Peak Passive And Market Efficiency

With more than $7 trillion tracking the S&P 500 alone, we estimate that index funds now encompass between a quarter and a third of the capitalization of the U.S. equity market. This extraordinary growth must surely rank as one of the most important developments in contemporary financial history.

When will it end? For at least the last five years, critics of indexing have argued that the growth of passive management is a “bubble” and, like all investment bubbles, destined to end with weeping and gnashing of teeth. We saw the Information Technology sector peak in 2000, and Financials in 2007. Might we now be approaching what some analysts characterize as “peak passive?”

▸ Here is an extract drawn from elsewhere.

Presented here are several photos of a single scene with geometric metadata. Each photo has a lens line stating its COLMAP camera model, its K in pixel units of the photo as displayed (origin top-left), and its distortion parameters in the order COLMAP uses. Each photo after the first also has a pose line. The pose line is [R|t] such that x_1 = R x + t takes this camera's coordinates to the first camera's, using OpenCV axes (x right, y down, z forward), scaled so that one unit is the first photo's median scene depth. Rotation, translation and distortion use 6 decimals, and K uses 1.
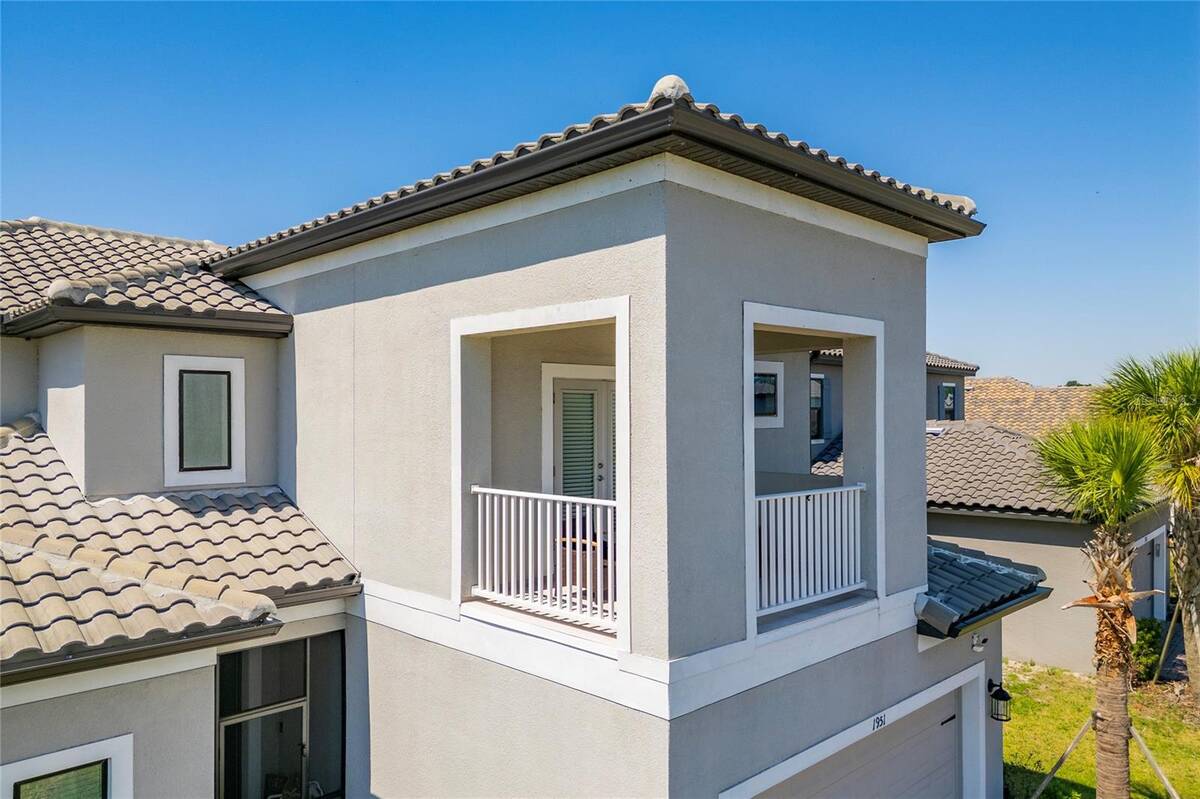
lens RADIAL K [[858.4, 0, 600.0], [0, 858.4, 399.5], [0, 0, 1]] dist [0.033635, -0.001748]
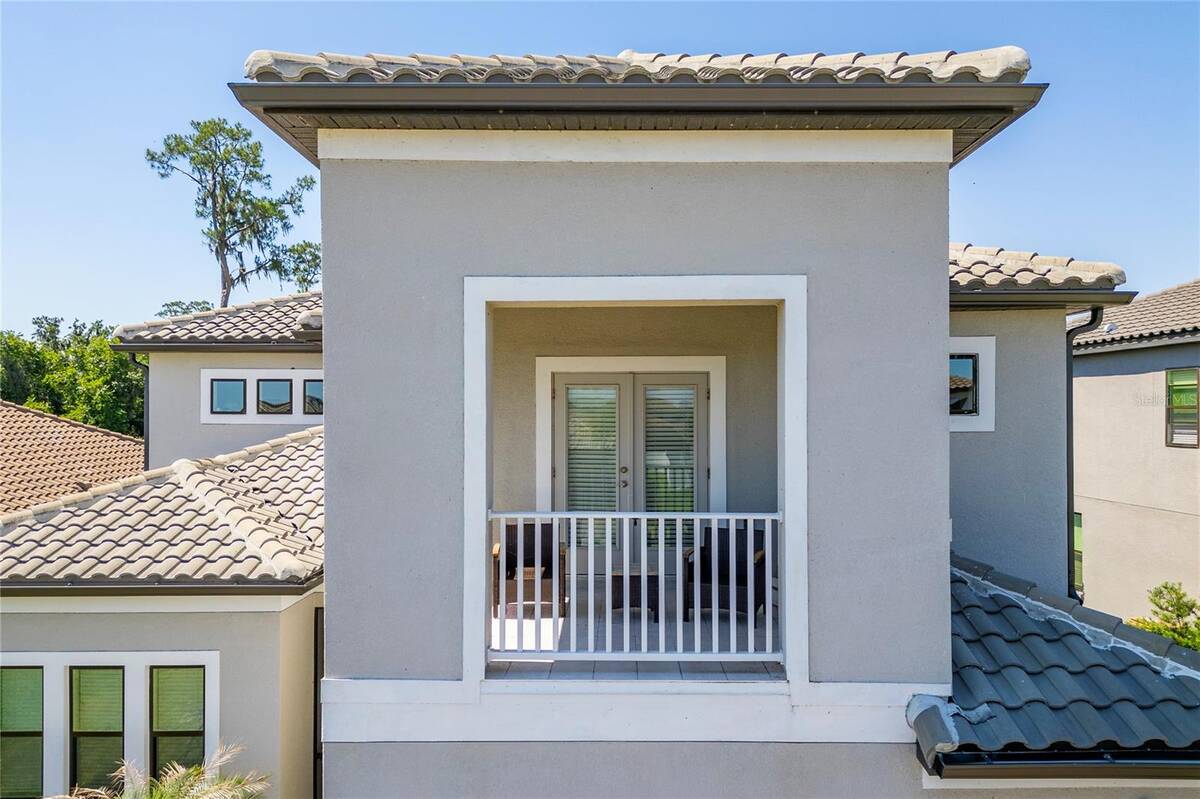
lens RADIAL K [[858.4, 0, 600.0], [0, 858.4, 399.5], [0, 0, 1]] dist [0.033635, -0.001748]
pose [[0.708053, -0.007742, -0.706117, 0.651092], [0.010476, 0.999945, -0.000459, 0.005224], [0.706082, -0.007073, 0.708095, 0.381074]]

What index funds today and technology stocks in the late 1990s have in common is that both have attracted large inflows. But that is where the similarity stops. The technology bubble was driven by active decisions, as investors allocated more and more weight to one segment of the market. The growth of indexing is driven by investors eschewing active decisions—in other words, by recognizing that most active managers underperform most of the time. As the technology bubble inflated, portfolios became more concentrated; as assets move from active management to index funds, portfolios become more diversified.

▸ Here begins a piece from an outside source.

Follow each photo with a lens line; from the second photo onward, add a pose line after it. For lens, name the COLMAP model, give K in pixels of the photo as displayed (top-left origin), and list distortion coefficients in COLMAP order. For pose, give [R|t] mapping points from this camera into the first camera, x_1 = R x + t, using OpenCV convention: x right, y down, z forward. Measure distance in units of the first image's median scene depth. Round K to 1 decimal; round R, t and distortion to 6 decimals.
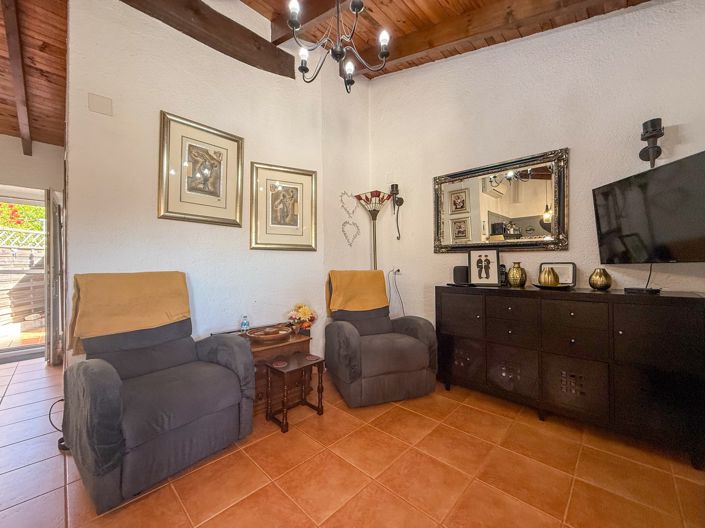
lens RADIAL K [[283.1, 0, 349.1], [0, 283.1, 262.7], [0, 0, 1]] dist [0.002758, -0.000321]
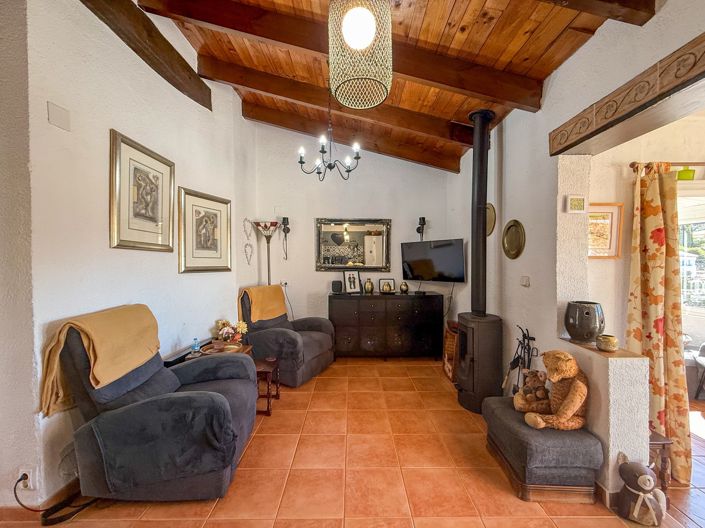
lens RADIAL K [[283.1, 0, 351.8], [0, 283.1, 262.3], [0, 0, 1]] dist [0.002758, -0.000321]
pose [[0.716650, 0.000245, 0.697433, -0.680820], [-0.012022, 0.999856, 0.012002, -0.117958], [-0.697329, -0.016985, 0.716550, -0.176214]]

Despite these obvious benefits, we concede that indexing’s impact on market efficiency is ambiguous. It’s fair to describe the typical index portfolio as a price taker rather than a contributor to price discovery. This means that the valuation of index constituents is ultimately decided by active managers (and some factor indices) whose trades are motivated by their own research. And indexers do contribute to market efficiency indirectly, by taking assets from the least capable active managers, thus increasing the influence of their more astute competitors.

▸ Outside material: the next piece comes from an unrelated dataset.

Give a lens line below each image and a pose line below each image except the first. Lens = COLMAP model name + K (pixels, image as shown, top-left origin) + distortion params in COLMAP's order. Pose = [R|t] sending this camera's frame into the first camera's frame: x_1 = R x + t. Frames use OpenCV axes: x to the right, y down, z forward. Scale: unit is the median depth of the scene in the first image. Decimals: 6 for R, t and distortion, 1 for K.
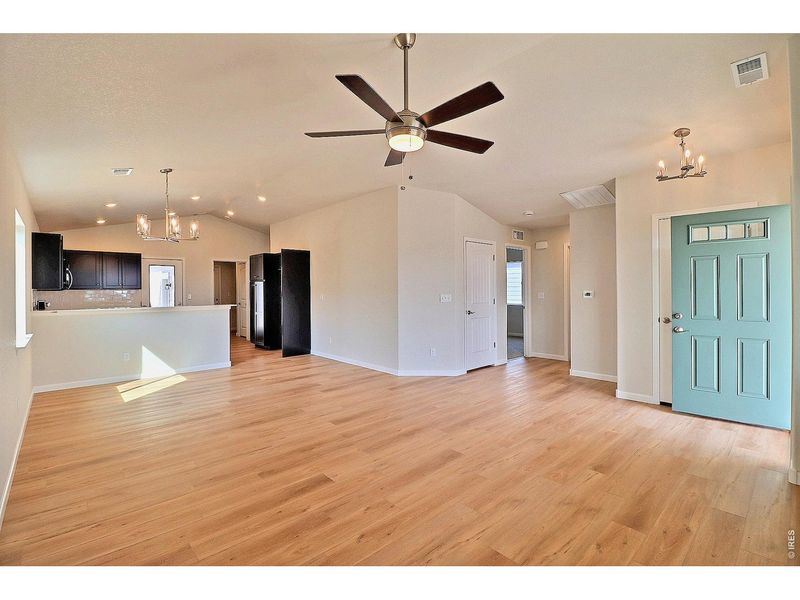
lens RADIAL K [[374.0, 0, 402.7], [0, 374.0, 288.6], [0, 0, 1]] dist [0.000283, -0.013890]
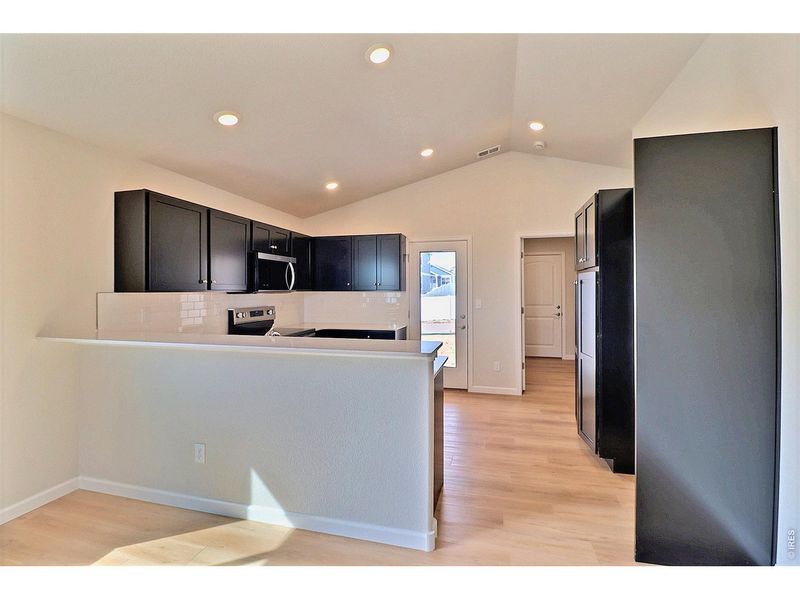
lens RADIAL K [[374.0, 0, 402.7], [0, 374.0, 288.6], [0, 0, 1]] dist [0.000283, -0.013890]
pose [[0.546083, 0.004272, -0.837720, -0.527862], [-0.000727, 0.999989, 0.004625, -0.016589], [0.837731, -0.001916, 0.546080, 1.948955]]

All this means that the idea of “peak passive,” while computationally unclear, isn’t conceptually wrong. But understanding where the peak might be requires us to distinguish between passive assets under management and passive trading.

Comprehensive cap-weighted index funds trade relatively little in comparison to active managers. Exhibit 1 shows that, on reasonable assumptions, if indexers own a third of the market’s assets, active managers will still do 91% of all trading. Under these assumptions, index AUM share must rise above 83% before active managers’ share of trading drops below 50%. And even at that level, there’s no a priori reason to assume that market efficiency would be impaired. (After all, active research is not unfailingly prescient.)

(Click on image to enlarge)

How will we know, at some future date, that markets are no longer sufficiently efficient? Presumably one of the indicia of market inefficiency would be a sufficiently large number of mispriced stocks, so that the value of successful active management would increase. This is a plausible outcome. But remember: the only source of outperformance for the outperformers is the underperformance of the underperformers. Active investment management remains a zero-sum game.

Even if we do approach peak passive, therefore, the active manager’s life will be no easier, and the benefits of indexing will be no less.